Di sela-sela kesibukannya sebagai pengurus pesantren, perguruan tinggi, dan Jam’iyyatul Qurra wal Huffadh (JQH)—organisasi penghafal Al-Quran di bawah naungan Nahdlatul Ulama (NU) di Cirebon, serta sekretaris Lesbumi PBNU, H Uki tidak berhenti berbisnis. Ia menerima banyak tawaran pembuatan film di berbagai daerah di luar Cirebon. Terakhir, ia mendapat kepercayaan untuk mengelola bisnis gerai kopi yang berlabel “Kopi Abah” yang sudah di-launching bertepatan pada tahun baru lalu. Ia menargetkan 100 gerai kopi di berbagai kota besar dan kecil.
Kini, ia menjadi Direktur Utama pada PT Permata Hati-Broadcast dan sekretaris Lesbumi PBNU, Haji Uki mengemban amanah yang lebih besar lagi. Tujuh pokok strategi budaya (Sapta Wikraa) yang dikembangkan oleh Lesbumi PBNU memaksa ia kembali bekerja keras dan tetap santun kepada semua pihak yang dihadapinya.

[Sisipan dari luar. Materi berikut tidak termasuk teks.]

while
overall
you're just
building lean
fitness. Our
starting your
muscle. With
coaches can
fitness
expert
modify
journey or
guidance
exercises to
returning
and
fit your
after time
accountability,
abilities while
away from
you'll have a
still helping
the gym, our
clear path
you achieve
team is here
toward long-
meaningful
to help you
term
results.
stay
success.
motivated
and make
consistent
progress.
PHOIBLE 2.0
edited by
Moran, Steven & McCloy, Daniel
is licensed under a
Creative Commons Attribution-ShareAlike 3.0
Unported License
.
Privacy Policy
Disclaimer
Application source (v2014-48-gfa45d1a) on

Demikian, ia bukan hanya seorang guru sekolah atau madrasah, Haji Uki juga seorang organisator, namun sekaligus pebisnis yang gigih. Di berbagai tempat kunjungannya, ia tidak pernah lepas dari kegiatan berziarah ke makam-makam wali dan ulama-ulama NU di Tebuireng seperti Hadratus Syekh KHM Hasyim Asy’ari, KH Abdul Wahid Hasyim, KH Abdurrahman Wahid (Gus Dur), dan kiai-kiai sepuh lainnya. Dengan mengharap rida dan keikhlasan, ia percaya semua sudah diatur oleh yang Maha Kuasa, Allah Azza wa Jalla.|2016.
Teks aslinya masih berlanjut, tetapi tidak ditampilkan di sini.